Event: Seeding Futures - Cultural Infrastructure Beyond the Institution

Event: Seeding Futures - Cultural Infrastructure Beyond the Institution

A Panel Discussion Between Achille Tenkiang, Seun Alli, Tushar Hathiramani, and Wale Lawal

On April 24th, G.A.S. Lagos hosted Seeding Futures - Cultural Infrastructure Beyond the Institution in collaboration with Achille Tenkiang, founder and director of the Baldwin Institute. The convening, which explored the infrastructures of Black art and cultural memory, was held as an associate event of the AAL Lab and Affiliates Network, of which the Baldwin Institute is a member.

 

 

The session opened with remarks from Achille, who reflected on the motivations behind the gathering through his encounters with Koyo Kouoh, the first African curator appointed to lead the Venice Biennale. Recounting conversations around supporting RAW Material Company, an experimental centre for art, knowledge, and society founded by Koyo in Dakar, through his work as a grantmaker, he shared a note she once sent him: “I somewhat gathered that your name sounds like home.” Returning to the phrase throughout his address, Achille reflected on how building institutions, archives, and spaces for dialogue is also an act of creating the conditions for home and, where those conditions do not yet exist, imagining them into being.

 

 

He also spoke candidly about the experience of loss and continuity, recalling that he and Koyo had still been corresponding in the week before her passing. Reflecting on the unfinished conversations and plans they had shared, he posed a central question that framed the evening: not simply what cultural workers build, but what it means to create structures capable of continuing beyond the lives of their founders.

 

 

As moderator of the evening, Achille invited the panellists, Seun Alli, a curator and cultural strategist; Tushar Hathiramani, founder of boutique hotel 16/16 and a creative entrepreneur working across hospitality and culture; and Wale Lawal, founder and editor-in-chief of The Republic,  to reflect on their practices not as isolated creative acts, but as part of a wider infrastructural field within the African cultural ecosystem. The discussion explored where infrastructure exists beyond institutions, what is gained or lost within institutional frameworks, and how systems, relationships, and acts of care can themselves function as forms of cultural infrastructure. It also considered questions of centralisation and decentralisation in Nigeria, and whether building outside dominant structures is a strategy or a necessity.

 

 

The evening concluded with an interactive Q&A session, where audience members reflected further on issues of cultural appropriation, access, and who gets to shape infrastructure for particular communities.

 

 

 

 

 

Event Details

Date: 24th April, 2026

Time: 4:00 pm - 6:00 pm

Location: 9b, Hakeem Dickson Drive, off T.F. Kuboye Road, Oniru, Lagos

 


 

About the Speakers

Achille Tenkiang

Achille Tenkiang is a writer, strategist, and producer whose practice is guided by the belief that storytelling is a form of place-making. Born in Cameroon and now based in Brooklyn, his work moves across disciplines and diasporas, exploring how sound, memory, archives, and cultural exchange shape Black life across geographies. Drawing from experiences living between cities including Douala, Dublin, Paris, Cape Town, Nairobi, and Brooklyn, his practice spans writing, philanthropy, criticism, curation, and cultural production.

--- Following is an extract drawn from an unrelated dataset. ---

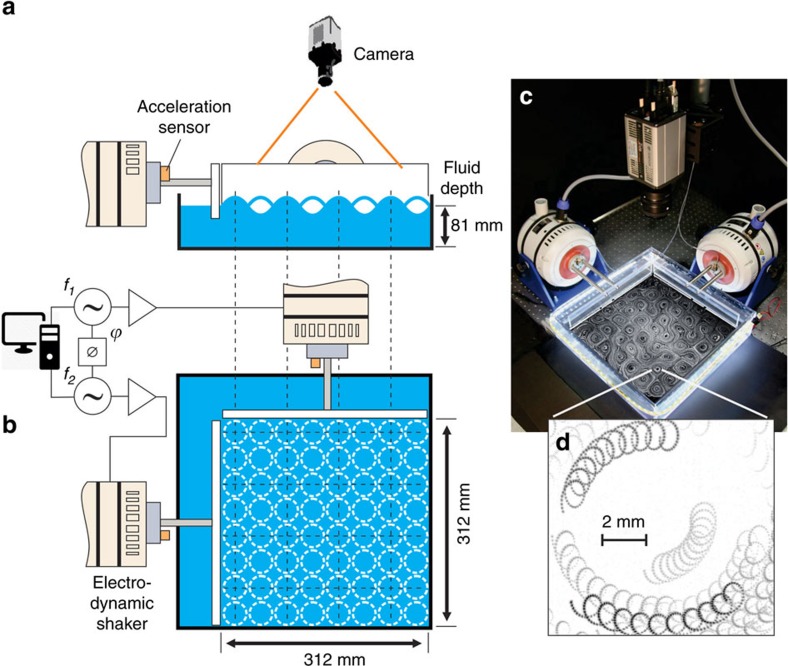
Experimental set-up.(a,b) Schematics of the experimental set-up for the controlled superposition of two orthogonal standing waves in a fluid tank. Waves are created using two computer controlled electrodynamic shakers. The amplitudes, frequencies and relative phase of the two waves are adjusted with high accuracy. Both the wave field and the surface flow can be measured (see ‘Methods' section for details). (c) A photo of the laboratory set-up showing the time-averaged streaks of drifting imaging particles. (d) Zoom into spatially resolved, small-scale particle drifting orbits.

He is the founder and director of the Baldwin Institute, a nonprofit rooted in the legacy of James Baldwin and dedicated to supporting creative futures for Black and Brown artists, thinkers, and organisers. Previously, he worked as a grantmaker at the Mellon Foundation, managing more than $58 million in grants across art, cultural heritage, public memory, and the Black Atlantic. His writing has appeared in publications including Vogue, Rolling Stone, and the BBC. He has also presented work at the Schomburg Center for Research in Black Culture and the U.S. Embassy in France, and serves on the boards of the Delaware Art Museum, JACK Arts, and Mondiant Initiative.

 

 

Seun Alli

Seun is a Lagos-based lawyer, curator, and cultural strategist, and the founder of June Creative Art Advisory. She has spent nearly a decade building the infrastructure that allows artists and collectors to find each other — most recently as the lead curator of the landmark Fela Kuti: Afrobeat Rebellion exhibition.

 

 

Tushar Hathiramani

Tushar is the founder of 16/16 — a boutique hotel and creative incubator in Lagos that is, itself, a piece of cultural infrastructure. Trained in New York, raised between Nigeria and India, he brings a rare fluency in how creative ecosystems actually function in cities.

 

 

Wale Lawal

Wale is the founder and editor-in-chief of The Republic, the digital media platform that in 2022 became the first Nigerian magazine to win the Google News Initiative Innovation Challenge. His work is a sustained argument that narrative — who tells it, and how it circulates — is infrastructure.